# My son wants to make and sell items.



## svon89 (Mar 6, 2017)

Ok, backstory. I am a carpenter, and have been woodworking for about 20 years now. I enjoy being in a shop environment and have passed that on to my kids. I started them with the scroll saw and they love it. My son is now 13, and has started making things called fidgit spinners to sell locally. He is thinking about other items, and I have a large amount of extra wood that I have offered him for projects. I am also teaching him how to use my small cnc router to make items that grab attention.

Has anybody had experience with Etsy? He wants to reach more people with his crafts. His love is mountain biking and he wants to sell his items to help fund a new bike. Are there other online sales sites? I am trying to research a little bit so that he has a chance at this.


----------



## bbasiaga (Dec 8, 2012)

EBay and etsy are the two big online places. He could also approach local craft shops or antique stores to see if they would sell on consignment. Local craft and vendor fairs are also an option.

Brian


----------



## finns (Nov 13, 2009)

In addition to what Brian stated, I would also suggest "Amazon Handmade." I have some customers that are doing well with it. Fidgit spinners seem to be a popular item-why I have no clue but have seen more and more people playing with them. Best of luck to your son and congrats on getting your kids interested in WW.


----------



## svon89 (Mar 6, 2017)

Thanks for the replies. I did not know about amazon handmade.

He has a plan to try making door signs with familiar sayings on them for our friends that own a farm stand. That could he another Avenue as well.


----------



## Finn (May 26, 2010)

I make and sell small items also. I am a retired sheet metal worker/foreman. I have sold very little on line but sell a lot at a local farmers market. I think folks really want to see and touch hand made items rather then decide on a purchase from a photo.


----------



## wood2woodknot (Dec 30, 2012)

Just curious. If you get involved with Amazon, Etsy, or EBay to sell your stuff, how much stock do you realistcally have to have available? I can't imagine going into it unless I'm ready to make it a full production routine. On the other hand, with a local outlet, you could probbly get by with a lot less. So is it going to a job and a business? Or a hobby and still fun?


----------



## bbasiaga (Dec 8, 2012)

Well, ebay and etsy list items one at a time. So if you don't have anything ready to sell, you don't list it for sale. Some sellers list items with a lead time on Etsy. Something like 'made to order' - so when they buy it, you make it and then ship it. It does happen, but its not super common. The average ebay seller is expecting the item to be available right away when the auction or sale closes. If you make 10 of something, you can list that 10 are available and sell only those.
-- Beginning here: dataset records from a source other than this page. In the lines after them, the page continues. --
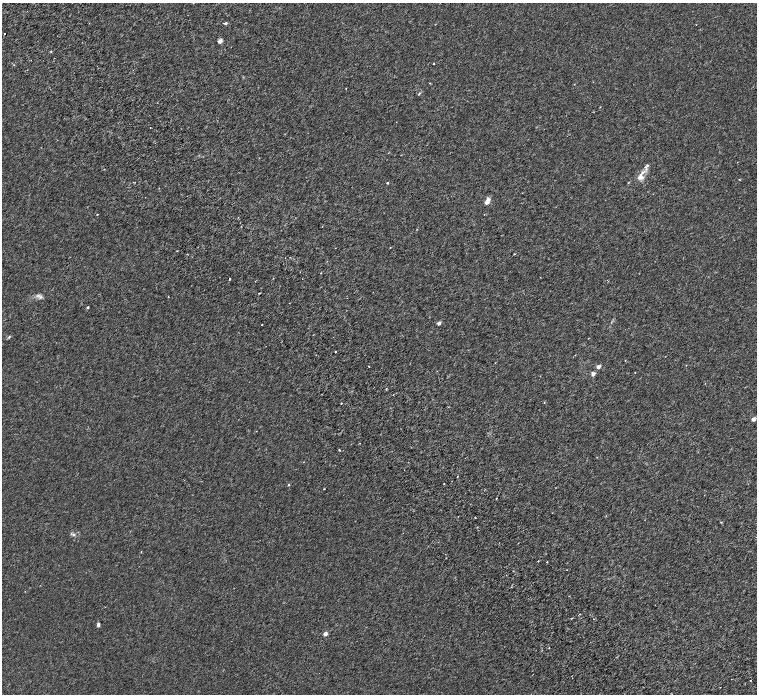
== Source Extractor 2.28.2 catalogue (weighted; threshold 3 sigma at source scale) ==
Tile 11 of 4 x 4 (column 3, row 3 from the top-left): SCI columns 3115-4623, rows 1677-3059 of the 6231 x 6180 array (HDU 1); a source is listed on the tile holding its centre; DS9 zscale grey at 2 x 2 block average (1 PNG px = mean of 2 x 2 image px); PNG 759 x 696 px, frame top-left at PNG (2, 3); no overlay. Shown black and unused: <1% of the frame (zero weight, under 3 of 6 exposures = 6% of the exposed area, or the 3 px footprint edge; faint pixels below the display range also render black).
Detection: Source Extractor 2.28.2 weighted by HDU 2 'WHT'; one run over the whole footprint, this tile lists its part. Background 1.39e-04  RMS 9.1e-04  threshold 0.00374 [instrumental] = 3 sigma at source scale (4.09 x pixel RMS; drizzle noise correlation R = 1.36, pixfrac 0.8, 0.0396/0.0396 arcsec/px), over >= 5 px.
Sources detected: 52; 1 cosmic-ray / hot-pixel residue — not listed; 2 inside a brighter listed object's ellipse — not listed separately; the other 49 listed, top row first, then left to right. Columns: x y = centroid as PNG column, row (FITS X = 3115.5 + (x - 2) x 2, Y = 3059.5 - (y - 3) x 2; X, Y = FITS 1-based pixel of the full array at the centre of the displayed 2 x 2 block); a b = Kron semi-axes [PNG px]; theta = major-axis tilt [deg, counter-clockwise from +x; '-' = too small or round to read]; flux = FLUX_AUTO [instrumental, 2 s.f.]
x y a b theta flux
225 23 3 2 - 0.43
4 34 2 2 - 0.09
220 41 5 4 - 0.49
51 51 3 2 - 0.14
433 64 2 2 - 0.15
346 88 2 2 - 0.084
419 94 5 2 - 0.17
104 169 2 2 - 0.07
641 174 15 4 48 0.98
740 180 3 2 - 0.11
133 182 2 2 - 0.067
387 183 2 2 - 0.4
487 201 7 4 61 1.2
97 214 2 2 - 0.087
484 214 2 2 - 0.06
177 251 2 2 - 0.09
514 254 3 2 - 0.1
321 273 2 2 - 0.14
540 277 2 2 - 0.06
229 279 2 2 - 0.15
259 293 2 2 - 0.2
39 296 11 4 3 0.62
168 297 2 2 - 0.062
88 307 2 2 - 0.23
439 323 2 2 - 1.2
262 325 2 2 - 0.12
9 336 5 2 - 0.15
335 352 2 2 - 0.11
369 366 2 2 - 0.1
598 367 4 3 - 0.66
635 372 2 2 - 0.09
593 374 6 5 - 0.43
341 403 2 2 - 0.12
544 403 3 2 - 0.088
753 419 2 2 - 1.9
339 450 3 2 - 0.15
457 477 2 2 - 0.083
289 484 2 2 - 0.21
324 489 2 2 - 0.088
496 498 2 2 - 0.1
74 535 4 3 - 0.25
141 552 2 2 - 0.084
446 558 2 2 - 0.085
538 561 2 2 - 0.12
547 562 2 2 - 0.1
98 625 5 3 - 0.38
325 633 2 2 - 1.8
549 648 2 2 - 0.17
750 680 2 2 - 0.12
Diffuse or blended objects may show on this block-average render without a row.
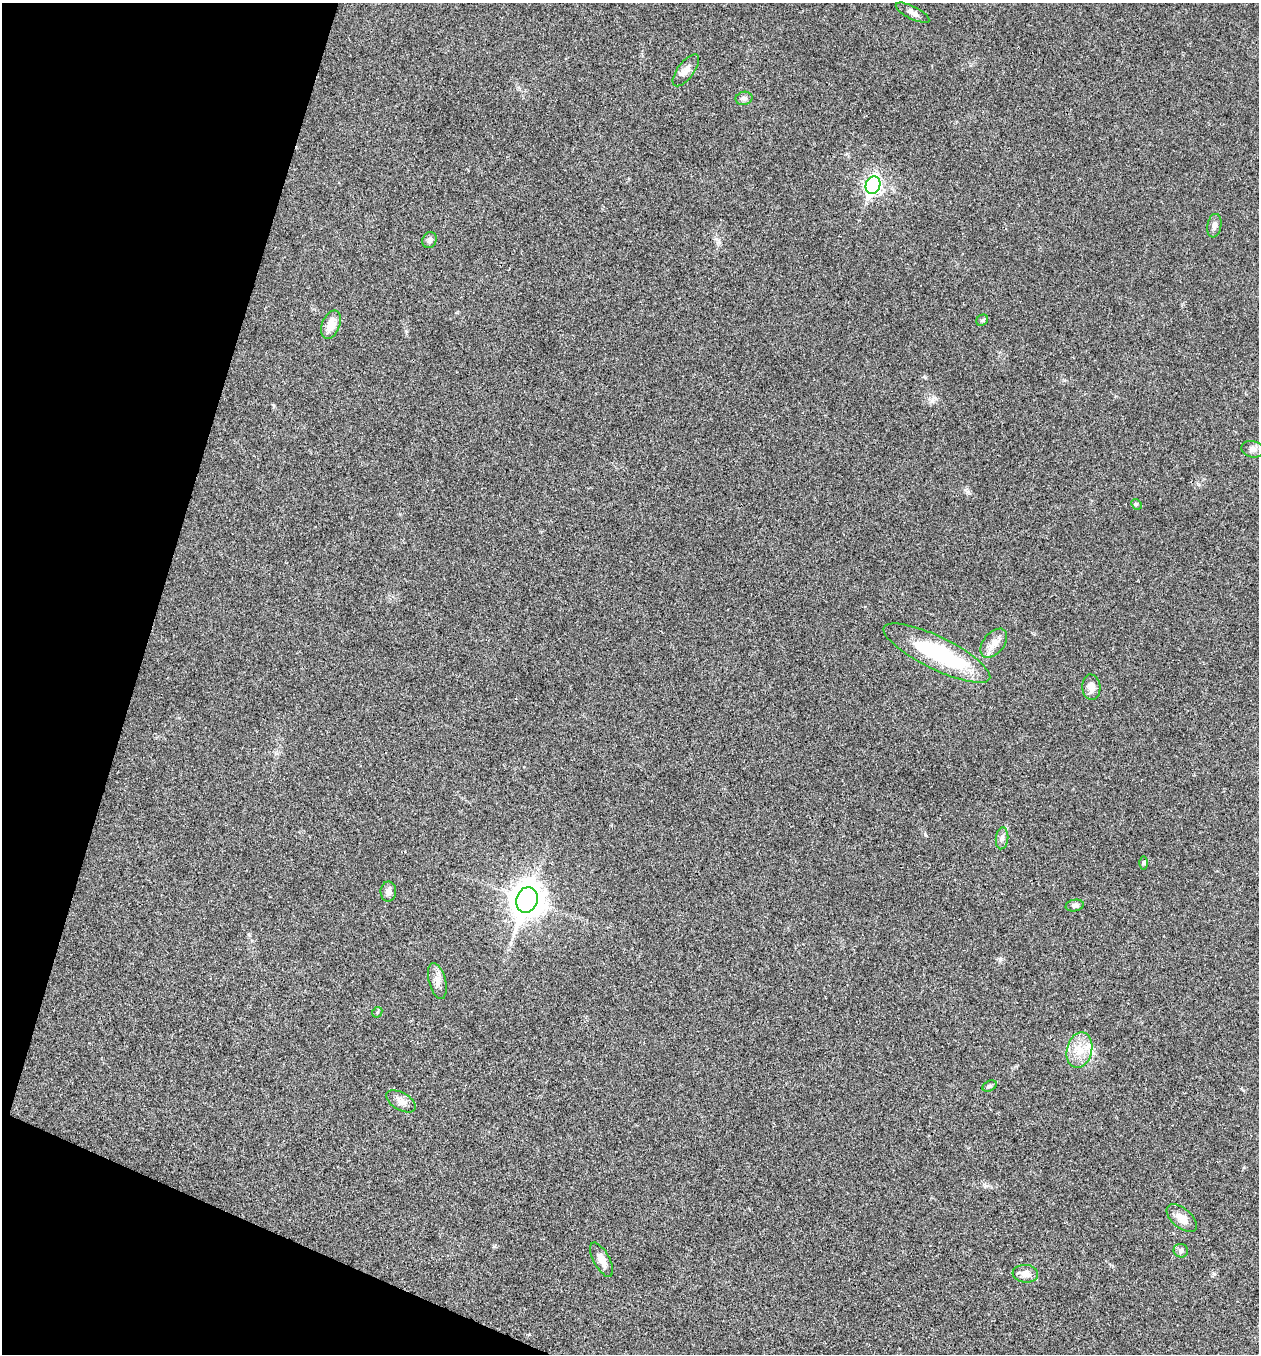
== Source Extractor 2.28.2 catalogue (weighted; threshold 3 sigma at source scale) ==
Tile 9 of 4 x 4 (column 1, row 3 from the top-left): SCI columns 267-1523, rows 1355-2706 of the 5431 x 5417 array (HDU 1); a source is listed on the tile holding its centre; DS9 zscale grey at full resolution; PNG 1261 x 1356 px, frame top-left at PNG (2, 3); each listed source drawn as its Kron ellipse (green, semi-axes under 4 px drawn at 4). Shown black and unused: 15% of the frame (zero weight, under 3 of 4 exposures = <1% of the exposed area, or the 3 px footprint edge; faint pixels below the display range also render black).
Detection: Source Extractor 2.28.2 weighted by HDU 2 'WHT'; one run over the whole footprint, this tile lists its part. Background 0.0216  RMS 0.004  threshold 0.0179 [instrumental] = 3 sigma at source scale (4.5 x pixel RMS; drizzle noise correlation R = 1.50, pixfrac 1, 0.05/0.05 arcsec/px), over >= 5 px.
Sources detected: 29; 1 inside a brighter object's white glare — neither listed nor drawn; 1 inside a brighter listed object's ellipse — not listed separately; the other 27 listed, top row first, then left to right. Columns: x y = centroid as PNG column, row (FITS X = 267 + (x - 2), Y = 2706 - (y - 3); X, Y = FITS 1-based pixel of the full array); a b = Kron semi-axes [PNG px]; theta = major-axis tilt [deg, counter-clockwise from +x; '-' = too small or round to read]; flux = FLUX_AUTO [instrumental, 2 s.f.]
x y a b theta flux
912 13 18 6 -27 2.1
686 70 19 8 53 2.9
744 98 8 6 11 1.2
873 185 9 7 72 120
1214 226 12 7 81 1.5
429 240 8 7 - 1.4
982 320 6 5 - 0.62
331 325 15 9 68 5.3
1253 449 11 8 -14 1.7
1136 504 6 4 -44 0.53
994 643 17 10 51 3.8
937 653 59 16 -26 36
1091 687 13 9 -86 2.7
1002 838 11 6 84 1.5
1144 863 6 4 89 0.58
388 892 10 8 89 2
527 900 13 10 72 680
1075 906 9 5 11 1.3
437 981 18 8 -76 2.9
377 1012 6 4 44 0.48
1079 1050 18 12 77 6.6
989 1086 8 5 26 0.77
401 1101 16 9 -30 2.5
1182 1218 18 9 -40 4.4
1181 1251 7 7 - 1.1
602 1260 19 8 -61 3.5
1025 1274 13 9 -6 3.1
Unlisted compact peaks at least as high as the median listed source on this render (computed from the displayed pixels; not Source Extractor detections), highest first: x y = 968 492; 932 401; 1000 959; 1214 1274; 925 834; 249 935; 406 331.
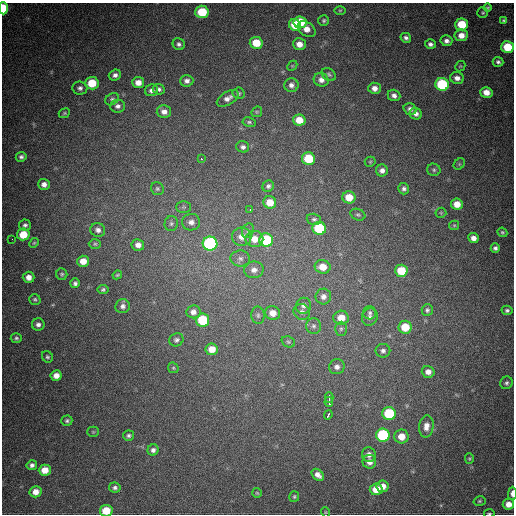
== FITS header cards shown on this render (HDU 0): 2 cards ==
NAXIS1  =                  512
NAXIS2  =                  512

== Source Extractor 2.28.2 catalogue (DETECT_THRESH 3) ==
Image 512 x 512 px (HDU 0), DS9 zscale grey, 1 PNG px = 1 image px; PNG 516 x 516 px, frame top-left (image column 1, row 512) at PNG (2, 3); each listed source drawn as its Kron ellipse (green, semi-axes under 4 px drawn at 4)
Background 735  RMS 21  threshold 62.7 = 3 sigma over >= 5 px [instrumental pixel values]
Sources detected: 155; all 155 listed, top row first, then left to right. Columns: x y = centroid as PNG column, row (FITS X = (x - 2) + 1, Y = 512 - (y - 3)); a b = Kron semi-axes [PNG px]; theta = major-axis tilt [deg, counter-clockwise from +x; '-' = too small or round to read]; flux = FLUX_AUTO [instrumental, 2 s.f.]
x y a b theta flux
3 8 6 4 -89 55000
488 8 4 4 - 1900
340 10 5 3 - 1500
202 12 7 6 - 53000
483 13 5 5 - 2000
324 20 5 5 - 2500
504 20 4 3 - 2400
300 22 7 6 - 47000
462 24 6 6 - 40000
295 25 6 5 - 35000
307 29 10 7 -37 13000
461 35 7 6 - 12000
406 38 5 4 - 3900
446 41 6 5 - 5500
256 43 6 6 - 33000
179 44 6 5 - 3900
299 44 6 6 - 12000
430 44 5 4 - 4200
508 47 6 6 - 42000
498 62 5 5 - 3600
292 66 6 4 44 1700
460 66 6 4 42 1600
329 74 8 5 -33 3000
115 75 6 5 - 5400
457 78 7 6 - 7800
321 80 7 6 - 7400
187 81 7 5 4 5400
92 83 7 6 - 36000
138 83 6 5 - 11000
442 84 7 6 - 110000
291 85 7 7 - 6200
80 88 7 6 - 4700
375 88 6 5 - 8300
159 89 6 5 - 3900
151 90 7 6 - 5300
486 92 6 5 - 12000
238 93 6 5 - 2800
394 95 6 5 - 6000
228 98 12 6 31 7800
112 99 7 5 33 3300
118 106 7 6 - 5200
410 109 6 5 - 5600
164 112 7 6 - 7700
257 112 5 5 - 1700
64 113 6 4 22 2100
416 114 6 5 - 5300
299 120 6 5 - 20000
249 122 7 4 -9 2600
243 147 6 5 - 4000
21 157 5 5 - 3800
201 158 3 2 - 2200
308 159 6 6 - 55000
370 162 5 5 - 1700
459 164 6 5 - 2000
382 170 6 6 - 6400
434 170 7 6 - 2900
44 184 6 5 - 6800
268 186 6 5 - 3500
157 189 7 6 - 3100
404 189 6 5 - 4000
349 197 6 6 - 24000
270 202 6 6 - 20000
457 204 6 5 - 17000
184 207 7 6 - 3000
250 209 3 2 - 2900
441 213 5 5 - 1900
358 215 8 5 -24 2500
314 219 7 5 -16 3200
191 222 9 8 - 8100
171 223 7 6 - 3900
25 225 6 5 - 3800
454 225 5 4 - 1800
319 228 7 6 - 70000
98 230 7 7 - 5900
248 231 7 5 68 3400
502 232 5 4 - 2400
23 234 6 6 - 27000
242 237 10 9 - 12000
473 238 5 5 - 8200
12 239 3 2 - 2000
254 239 9 8 - 17000
266 240 7 6 - 80000
34 243 5 4 - 1800
95 244 6 5 - 2200
210 244 7 7 - 220000
138 245 6 6 - 8000
495 248 4 4 - 3800
240 258 9 8 - 6100
83 261 6 5 - 16000
323 267 8 6 -9 19000
254 270 10 8 10 8800
401 271 6 6 - 35000
62 274 6 5 - 2400
117 275 5 4 - 1500
29 277 6 5 - 9400
75 283 5 4 - 3700
103 289 5 4 - 2600
323 297 8 8 - 7400
35 299 6 5 - 2600
123 306 7 7 - 4900
303 306 8 7 - 5000
427 310 6 5 - 3100
507 310 5 4 - 3100
193 312 7 6 - 6800
302 312 8 7 - 5600
273 313 7 7 - 14000
370 313 6 6 - 3700
258 315 8 6 -87 4100
370 317 8 8 - 5600
341 318 7 7 - 19000
203 320 6 6 - 67000
38 324 6 6 - 5200
314 326 8 7 - 4600
405 327 6 6 - 29000
341 329 7 6 - 3400
16 338 5 5 - 2900
176 340 7 6 - 3500
288 342 7 5 -22 2300
212 349 6 6 - 15000
383 351 7 7 - 4600
47 357 6 5 - 2600
337 367 8 7 - 6800
173 368 6 5 - 1900
428 372 6 6 - 8200
56 375 5 5 - 10000
506 383 6 6 - 3400
329 397 5 2 - 9000
329 402 5 3 - 11000
389 413 6 6 - 81000
328 415 5 3 - 6000
67 421 5 5 - 2900
426 426 11 7 83 10000
93 432 5 5 - 1900
129 435 6 5 - 3300
383 435 6 6 - 120000
401 436 7 7 - 16000
153 450 5 5 - 4800
369 454 7 6 - 6800
469 459 5 4 - 1700
369 462 7 7 - 9600
32 465 5 5 - 4600
45 470 6 5 - 18000
318 475 7 5 -43 7400
383 486 6 5 - 11000
115 488 6 5 - 3900
376 489 6 6 - 21000
36 492 6 5 - 12000
257 493 5 5 - 1800
512 493 6 3 89 7900
294 497 5 5 - 2100
480 501 6 4 15 2200
508 504 6 5 - 12000
106 511 6 6 - 31000
325 512 5 3 - 1200
489 513 5 2 - 1600
At the frame edge (FLAGS 8, measured only in part): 4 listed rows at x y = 3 8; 512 493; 106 511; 489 513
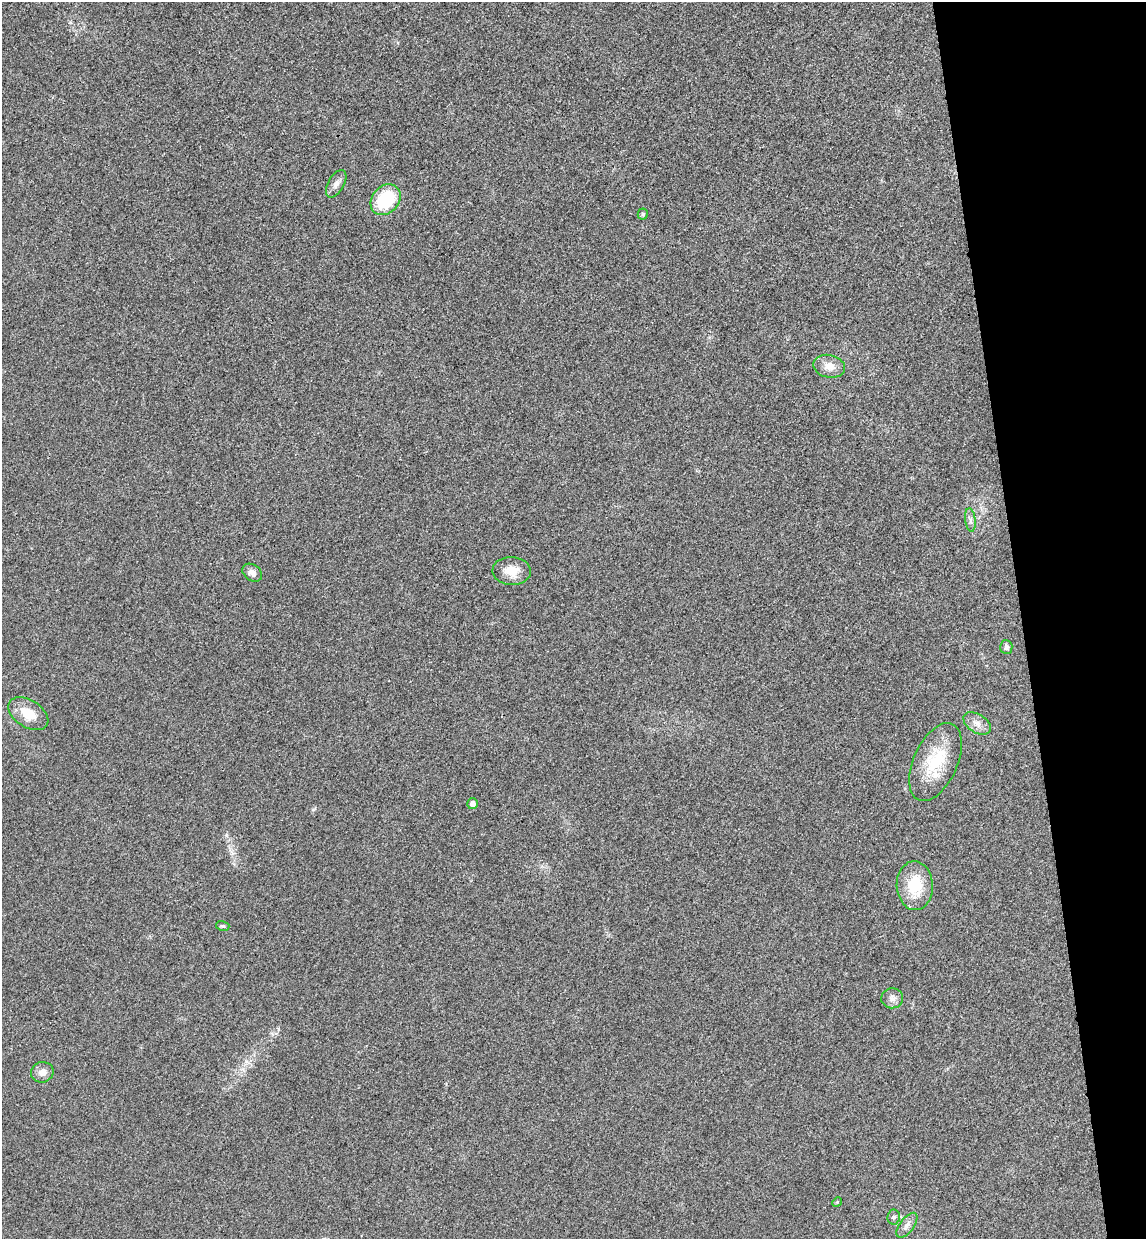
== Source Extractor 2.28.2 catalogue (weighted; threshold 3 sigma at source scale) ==
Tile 12 of 4 x 4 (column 4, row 3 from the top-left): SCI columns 3590-4733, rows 1295-2531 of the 5004 x 5061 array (HDU 1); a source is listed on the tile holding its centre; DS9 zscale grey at full resolution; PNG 1148 x 1241 px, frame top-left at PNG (2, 2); each listed source drawn as its Kron ellipse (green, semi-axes under 4 px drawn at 4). Shown black and unused: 11% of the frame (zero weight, under 3 of 4 exposures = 6% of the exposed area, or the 3 px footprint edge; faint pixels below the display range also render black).
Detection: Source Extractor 2.28.2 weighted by HDU 2 'WHT'; one run over the whole footprint, this tile lists its part. Background 0.0185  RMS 0.0064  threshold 0.0287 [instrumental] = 3 sigma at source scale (4.5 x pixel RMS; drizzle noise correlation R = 1.50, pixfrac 1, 0.05/0.05 arcsec/px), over >= 5 px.
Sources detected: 19; all 19 listed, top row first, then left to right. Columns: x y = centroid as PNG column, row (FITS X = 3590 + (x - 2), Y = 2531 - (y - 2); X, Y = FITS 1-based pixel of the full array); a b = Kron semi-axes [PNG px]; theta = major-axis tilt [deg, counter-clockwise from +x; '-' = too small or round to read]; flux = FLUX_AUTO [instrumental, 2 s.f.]
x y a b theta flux
336 184 15 8 59 3.6
386 200 17 13 48 33
643 214 5 5 - 0.98
829 366 16 11 -13 7.3
970 520 12 5 -83 2.3
512 571 19 14 -3 10
252 573 10 8 -38 3.1
1006 647 7 6 - 1.8
28 714 22 13 -32 14
977 723 15 9 -32 4.8
935 762 41 22 66 30
473 804 5 5 - 3.6
915 886 24 18 -87 23
223 926 6 5 - 1.2
892 998 11 10 - 3.5
42 1072 11 10 - 4.9
837 1202 5 4 - 0.64
894 1217 7 6 - 1.7
907 1225 14 7 53 3.5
I'm not sure about Amazon, i've never dealt with them.

Brian


----------



## rodneywt1180b (May 5, 2017)

I sell canes on Etsy since last November. I like Etsy. The fees are reasonable. 20 cents to list an item, then about 3.5% for the sale and another 3.5% transaction fee if you use their financial services so a little over 7% total fees. You do get discounted shipping from USPS through Etsy. 
I've only just heard of the spinners but I think they would be a good item to sell. Good tags and key words are everything on Etsy. People need to be able to find your store to buy from you.
Rodney


----------



## Brahmus (May 30, 2017)

A little late to this conversation (just found the site today) but I wanted to add my advice to selling on Etsy.

If your son chooses to sell on Etsy, make sure the pictures are as good as you can make them. You don't have the benefit of a potential customer handling the item to look it over, those few photos are what their entire decision is based on. You don't need to be a professional photographer, but you can throw together a little studio to photograph in for next to nothing. This setup will give even light over the item and make it much easier to take a good photograph.

You can google "DIY light tent" or "DIY light box" to get an idea of what I am talking about.

Basically you have a background of paper or cloth that hangs from above and behind the subject that curves (not folds) down to be what the subject is sitting on. Then you add 3 lights, one above, one to the left, and one to the right of the object to shoot. Add a piece of wax or parchment paper between each light source and the subject to diffuse the light.

This gives nice even lighting on the subject (no bright spots like what you get with a flash) and the gentle curve in the background material gives a seamless background that doesn't distract from the item you are trying to sell.

Good luck to you and your son! He seems pretty industrious and I hope he does well with his woodworking business.


----------